The real problem was that the bus created little bubbles around each rider, which they were able to reinforce with their iPods and laptops. The interaction needed to bind a group of individuals into a team was lost.

That interaction doesn't extend to the way hotel rooms are allocated:

"One of the advantages of being the Team Sky leader is being granted my own room on the Tour this year. [...] There are a few reasons why things have not gone so well this year at the tour but my having my own room is not one of them. Time on your own is so important because there is so little of it."

What is there of life beyond Team Sky? Well, the Treaty of Spa - when a halt was called to racing because so many GC contenders had skittled themselves on the descents in the Ardennes - left Wiggins with mixed feelings. On the one hand it allowed him to get back on but, but on the other hand if offered an unwelcome reminder of his own experiences at the Giro. There he'd been in the maglia rosa (having won the prologue) when he crashed an no one waited for him:

"Nobody showed the leader's jersey any courtesy then. Where were the racing traditions and racing courtesies that day?"

So waiting for fallers at the Tour didn't feel right to him:

"for me top-level bike racing is all about taking risks and riding your luck, almost every minute of every racing day, and if occasionally it all comes tumbling down for you, well that's tough. Stuff happens. [...] We shouldn't try to control and manipulate the racing. If you are unlucky and take a beating, take it like a man."

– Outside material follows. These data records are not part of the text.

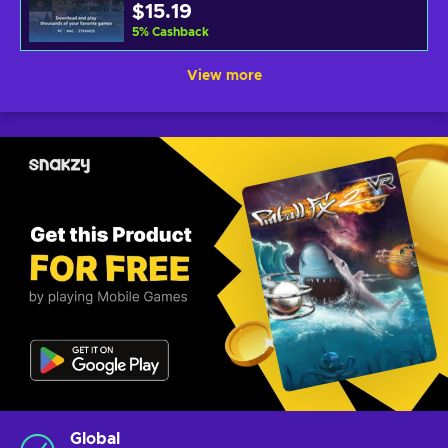
$15.19
5
%
Cashback
View more
Global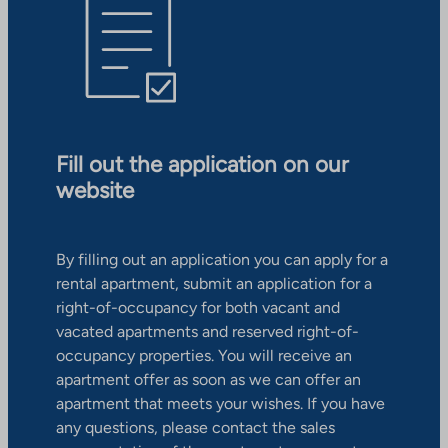
Fill out the application on our
website
By filling out an application you can apply for a
rental apartment, submit an application for a
right-of-occupancy for both vacant and
vacated apartments and reserved right-of-
occupancy properties. You will receive an
apartment offer as soon as we can offer an
apartment that meets your wishes. If you have
any questions, please contact the sales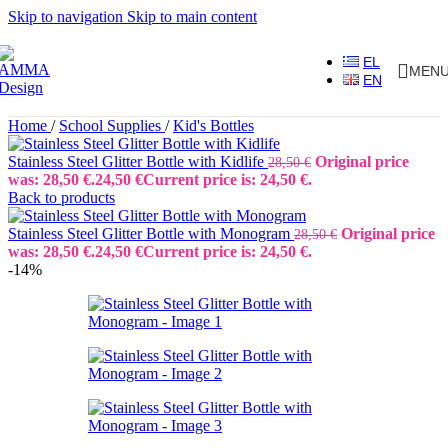
Skip to navigation
Skip to main content
EL
MEN
EN
Home
/
School Supplies
/
Kid's Bottles
Stainless Steel Glitter Bottle with Kidlife
Original price
28,50
€
was: 28,50 €.
24,50
€
Current price is: 24,50 €.
Back to products
Stainless Steel Glitter Bottle with Monogram
Original price
28,50
€
was: 28,50 €.
24,50
€
Current price is: 24,50 €.
-14%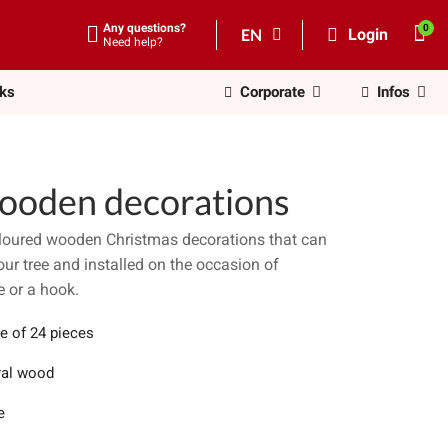
Any questions?
EN
Login
Need help?
nks
Corporate
Infos
ooden decorations
coloured wooden Christmas decorations that can
ur tree and installed on the occasion of
e or a hook.
e of 24 pieces
ral wood
e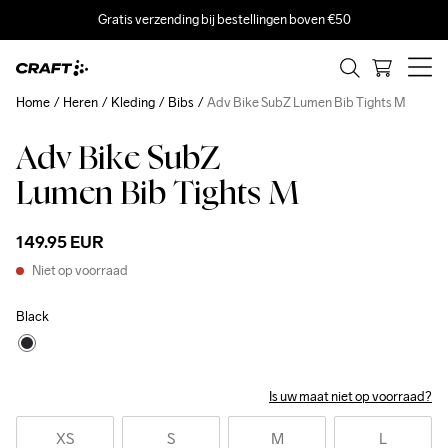
Gratis verzending bij bestellingen boven €50
Home
Heren
Kleding
Bibs
Adv Bike SubZ Lumen Bib Tights M
Adv Bike SubZ
Lumen Bib Tights M
149.95 EUR
Niet op voorraad
Black
Is uw maat niet op voorraad?
XS
S
M
L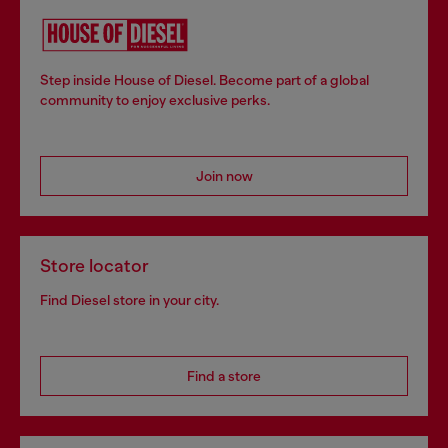
Step inside House of Diesel. Become part of a global
community to enjoy exclusive perks.
Join now
Store locator
Find Diesel store in your city.
Find a store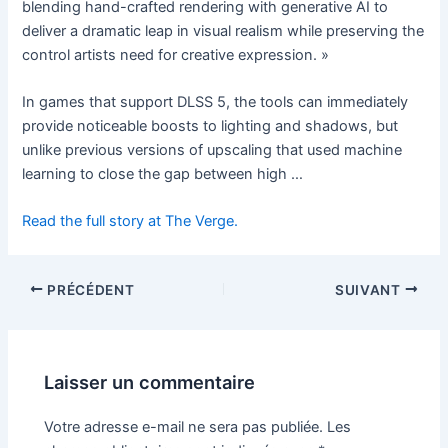
blending hand-crafted rendering with generative AI to
deliver a dramatic leap in visual realism while preserving the
control artists need for creative expression. »
In games that support DLSS 5, the tools can immediately
provide noticeable boosts to lighting and shadows, but
unlike previous versions of upscaling that used machine
learning to close the gap between high …
Read the full story at The Verge.
PRÉCÉDENT
SUIVANT
Laisser un commentaire
Votre adresse e-mail ne sera pas publiée.
Les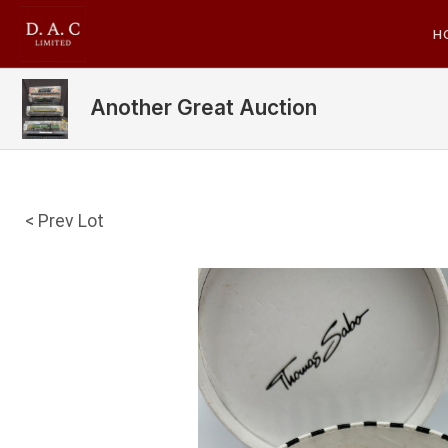
H
Another Great Auction
< Prev Lot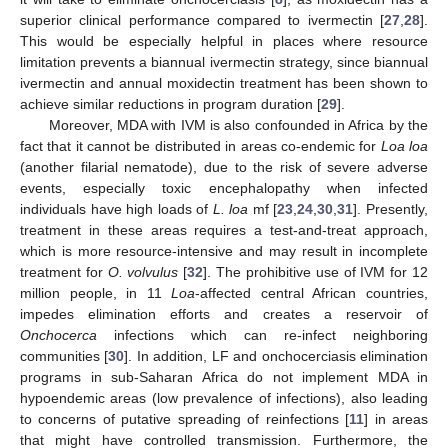
superior clinical performance compared to ivermectin [
27
,
28
].
This would be especially helpful in places where resource
limitation prevents a biannual ivermectin strategy, since biannual
ivermectin and annual moxidectin treatment has been shown to
achieve similar reductions in program duration [
29
].
Moreover, MDA with IVM is also confounded in Africa by the
fact that it cannot be distributed in areas co-endemic for
Loa loa
(another filarial nematode), due to the risk of severe adverse
events, especially toxic encephalopathy when infected
individuals have high loads of
L. loa
mf [
23
,
24
,
30
,
31
]. Presently,
treatment in these areas requires a test-and-treat approach,
which is more resource-intensive and may result in incomplete
treatment for
O. volvulus
[
32
]. The prohibitive use of IVM for 12
million people, in 11
Loa
-affected central African countries,
impedes elimination efforts and creates a reservoir of
Onchocerca
infections which can re-infect neighboring
communities [
30
]. In addition, LF and onchocerciasis elimination
programs in sub-Saharan Africa do not implement MDA in
hypoendemic areas (low prevalence of infections), also leading
to concerns of putative spreading of reinfections [
11
] in areas
that might have controlled transmission. Furthermore, the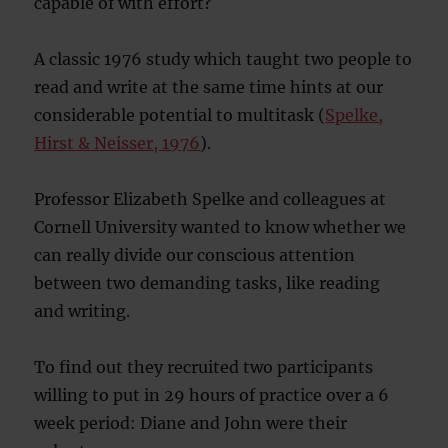
capable of with effort?
A classic 1976 study which taught two people to
read and write at the same time hints at our
considerable potential to multitask (
Spelke,
Hirst & Neisser, 1976
).
Professor Elizabeth Spelke and colleagues at
Cornell University wanted to know whether we
can really divide our conscious attention
between two demanding tasks, like reading
and writing.
To find out they recruited two participants
willing to put in 29 hours of practice over a 6
week period: Diane and John were their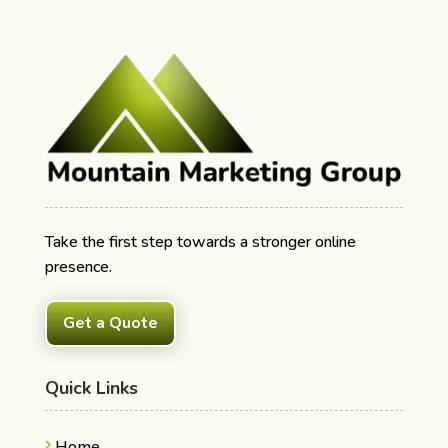
Take the first step towards a stronger online
presence.
Get a Quote
Quick Links
Home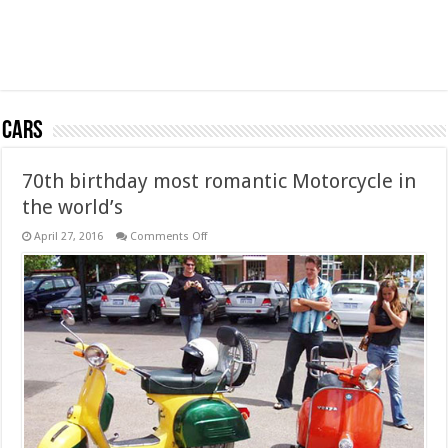
Cars
70th birthday most romantic Motorcycle in
the world’s
on
April 27, 2016
Comments Off
70th
birthday
most
romantic
Motorcycle
in
the
world’s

At the same time though, the peloton choosing to take a day off is perfectly acceptable. Take the stage to Gap, over the Col de Laffrey:

"The Bastille Day crowd wanted to see us racing flat out but the peloton, except for the six-man break, were having none of it and were looking for an easy day. Well - as easy as you can get in this heat. No patron needed on this occasion, it was just a collective decision."

The idea that cycling is tough and you have to take the crunchy with the smooth is something Wiggins comes back to when discussing the Schlecklette's fluffed gear change on the Port de Balès:

"Who says it's a convention that the yellow jersey can't be attacked when he messes up on a gear change or encounters an everyday problem? [...] It's just the fortunes of war and we shouldn't be trying to overly protect the big names by unwritten conventions and traditions which seem to be used by all and sundry for their own purpose. [...] Just get on with it guys, it's road racing."

They're interesting views, all the more so in light of recent events. But, sadly, that, more or less, really is it. So what about what Wiggins doesn't say? Things you don't get include Alberto Contador's Clenbuterol bust (news of which came too late for the book, which had a swift turn-around time, as the numerous typos attest). Nor do you learn much about how Michael Barry dealt with being at the centre of the Floyd Landis shit-storm, or the bollocking Wiggins has recently acknowledged he received after the Tour was over.

Maybe these were all just too controversial for the mould-breaking Wiggins to deal with? Or maybe they're just not the type of things Wiggins feels we dumb schmucks in the cheap seats need to be told about? Answers on the back of a twenty-euro note to the usual address please.